Mangalesen als beliebtes
Hobby in Japan
Die Gründe eben für die
starke Präsens der Manga in Japan kann in der modernen japanischen
Gesellschaft gefunden werden. Manga zu lesen ist eine stille
Aktivität, die man am liebsten ungestört verrichtet. Manga sind
schneller zu lesen als Romane, sind leichter mitzunehmen und bieten
Entspannung wie auch Unterhaltung in einer so strengen Gesellschaft
wie in Japan.
Verniedlichungskultur in
Japan
Verniedlichung scheint
auch ein Prinzip in der japanischen Kultur generell zu sein. Es gibt
in Japan unzählige Schilder, die vor bestimmten Gefahren warnen
sollen, jedoch teilweise den gegenteiligen Effekt haben.
In diesem Zusammenhang
sind besonders die „Dingwesen“ zu nennen, die man unter dem
weiten Begriff „kyarakuta“ (キャラクター)
oder in Kurzform als kyara (キャラ)
kennt. Hierbei muss man die Mehrdeutigkeit des Begriffs
berücksichtigen. Die Kategorie kyara kann verschiedene Figuren
umfassen, ob vermenschlichte Kreaturen oder so etwas wie Hello Kitty
bis hin zu den menschlich wirkenden Gestalten aus Manga und Anime,
alle stehen stellvertretend für diese „Dingwesen“. Seit etwa der
Jahrhundertwende wird Japan daher als „Figuren-Supermacht“
bezeichnet.
Mangakultur in Japan
Seit den 1970er Jahren
hat sich auch eine immense Fanszene entwickelt, die sich mit der
Animeszene überschneidet. Es sind vor allem die Otaku, die auch
kreativ und produktiv sind. Daraus entstehen dann Fanarts,
Fanfictions und Dojinshis. Darüber hinaus werden auch große
Veranstaltungen von Fans und für Fans organisiert. Daneben ist
Cosplay, also das Verkleiden als eine fiktive (Manga/Anime)Figur sehr
beliebt, was auch zum Entstehen sogenannter Cosplay-Cafes geführt
hat. Darüber hinaus existiert auch eine große Tauschkultur
(„mawashiyomi), bei der viele Bände ausgetauscht werden und ach
Manga Kissa – also Cafes, die sich auf Manga spezialisieren.
Manga zwischen
verschiedenen Medien
In Japan ist es nun so,
dass immer mehr Manga Stoffgrundlage für Kino und Fernsehen
darstellen. Dadurch nehmen auch viele Menschen durch TV-Serien und
Kinofilme Manga in Kenntnis, die sie selbst nicht gelesen haben.

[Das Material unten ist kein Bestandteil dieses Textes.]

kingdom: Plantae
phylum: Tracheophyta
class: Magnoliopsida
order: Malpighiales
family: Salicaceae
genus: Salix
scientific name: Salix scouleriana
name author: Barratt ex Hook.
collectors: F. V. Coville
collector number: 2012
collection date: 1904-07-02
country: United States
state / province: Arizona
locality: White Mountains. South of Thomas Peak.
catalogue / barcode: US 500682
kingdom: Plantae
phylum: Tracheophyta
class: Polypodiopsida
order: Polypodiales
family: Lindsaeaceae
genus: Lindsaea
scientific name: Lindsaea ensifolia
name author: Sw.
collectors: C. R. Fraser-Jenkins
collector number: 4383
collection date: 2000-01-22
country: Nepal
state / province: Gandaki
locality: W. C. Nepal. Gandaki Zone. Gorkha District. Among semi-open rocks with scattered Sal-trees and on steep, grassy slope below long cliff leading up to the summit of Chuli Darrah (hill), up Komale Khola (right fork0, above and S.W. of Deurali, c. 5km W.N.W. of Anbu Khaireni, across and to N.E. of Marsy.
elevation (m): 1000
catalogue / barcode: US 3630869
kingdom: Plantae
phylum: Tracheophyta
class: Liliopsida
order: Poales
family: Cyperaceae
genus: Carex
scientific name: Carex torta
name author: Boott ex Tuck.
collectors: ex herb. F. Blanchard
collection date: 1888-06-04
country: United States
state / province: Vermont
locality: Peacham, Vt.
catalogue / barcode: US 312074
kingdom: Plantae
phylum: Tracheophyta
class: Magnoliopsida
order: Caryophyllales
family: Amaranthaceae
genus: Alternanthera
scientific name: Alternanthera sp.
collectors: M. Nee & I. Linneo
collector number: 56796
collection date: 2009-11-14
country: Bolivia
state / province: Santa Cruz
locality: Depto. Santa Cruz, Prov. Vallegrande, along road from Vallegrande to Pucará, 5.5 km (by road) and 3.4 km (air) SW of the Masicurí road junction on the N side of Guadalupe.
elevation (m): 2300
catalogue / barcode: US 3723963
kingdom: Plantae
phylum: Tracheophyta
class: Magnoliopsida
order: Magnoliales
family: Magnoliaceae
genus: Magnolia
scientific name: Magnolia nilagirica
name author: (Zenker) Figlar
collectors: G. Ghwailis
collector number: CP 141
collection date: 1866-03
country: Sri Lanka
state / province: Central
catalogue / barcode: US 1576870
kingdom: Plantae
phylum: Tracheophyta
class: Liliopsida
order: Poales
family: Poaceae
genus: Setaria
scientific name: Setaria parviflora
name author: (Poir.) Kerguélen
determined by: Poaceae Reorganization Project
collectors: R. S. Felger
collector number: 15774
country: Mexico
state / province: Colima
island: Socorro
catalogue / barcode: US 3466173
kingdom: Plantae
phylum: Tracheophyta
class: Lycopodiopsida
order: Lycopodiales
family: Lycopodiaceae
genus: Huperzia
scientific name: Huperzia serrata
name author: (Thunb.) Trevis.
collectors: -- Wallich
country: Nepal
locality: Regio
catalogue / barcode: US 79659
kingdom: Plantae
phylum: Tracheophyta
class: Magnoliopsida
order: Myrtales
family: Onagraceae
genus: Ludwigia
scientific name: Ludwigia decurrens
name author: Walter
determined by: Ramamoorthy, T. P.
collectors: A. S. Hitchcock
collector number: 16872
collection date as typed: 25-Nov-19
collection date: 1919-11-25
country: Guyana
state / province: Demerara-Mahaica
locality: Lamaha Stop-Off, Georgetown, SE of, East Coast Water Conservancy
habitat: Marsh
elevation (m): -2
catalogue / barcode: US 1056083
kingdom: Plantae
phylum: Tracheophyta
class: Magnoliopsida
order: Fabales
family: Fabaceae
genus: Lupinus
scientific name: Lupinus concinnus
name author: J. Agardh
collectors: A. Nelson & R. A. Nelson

Besonders beliebt sind dabei meines Erachtens Werke aus dem Shojo
Bereich, die als J-Doramas real umgesetzt werden.
Interessant ist auch,
dass die Vermarktung von Manga oftmals im Medienverbund geschieht.
Das bedeutet, dass Manga meist in Verbindung mit Anime, Videospielen
wie anderen Medien verkauft werden. Schafft es eine Mangaserie die
Herzen der Leser für sich zu gewinnen, wird sie dann auch meist
adaptiert, damit sie an Beliebtheit gewinnt. In Japan ist es so, dass
anders als in Deutschland, Manga erst erscheinen und danach diese bei
Erfolg in Anime transformiert werden. Danach folgen Realverfilmungen
oder auch Videospiele. Diese Wechselwirkungen in der Vermarktung
sichert die Verlage gewissermaßen ab.
Fazit
Abschließend lässt sich
sagen, dass sehr viele Gründe dafür sprechen, dass Manga als
Subgenre des Comics wirklich japan-spezifisch sind und im Gegensatz
zu anderen Comics einen weitaus größeren Stellenwert in ihrem
Herkunftsland haben, sowohl auf wirtschaftlicher, kultureller,
künstlerischer als auch gesellschaftlicher Ebene. Manga dienen dabei
zwar vorwiegend als Lektüre, erfüllen aber gewissermaßen auch
bestimmte Bedürfnisse (Ausgleich zum stressigen Alltag), können
pädagogisch eingesetzt werden (Warnschilder wie auch Sachmanga),
aber erfüllen auch dekorative Funktion, in dem sie in einer
visuellen Kultur wie in Japan überall im Alltag zu finden sind. Die
Mangakultur in Japan ist eine gänzliche andere als beispielsweise in
Deutschland, in der Manga gesellschaftlich noch nicht so akzeptiert
sind, besonders da gewisse Vorurteile bestehen. Das mag zum einen
auch an der Visualität Japans liegen, zum anderen auch einfach
daran, dass Manga schon eine lange Geschichte in Japan hinter sich
haben und vor allem eben durch eine breite Vielfalt an Themen und
Genres bieten und für Menschen jeden Alters geeignet sind. Außerdem
besteht im westlichen Raum noch immer die Ansicht, dass Comics eben
nicht vollwertige Medien wie Literatur und Film sind, wobei es
inzwischen auch eine sich weiter entwickelnde Comic- und
Mangaforschung gibt, die diese normativen Haltungen versuchen
abzubauen.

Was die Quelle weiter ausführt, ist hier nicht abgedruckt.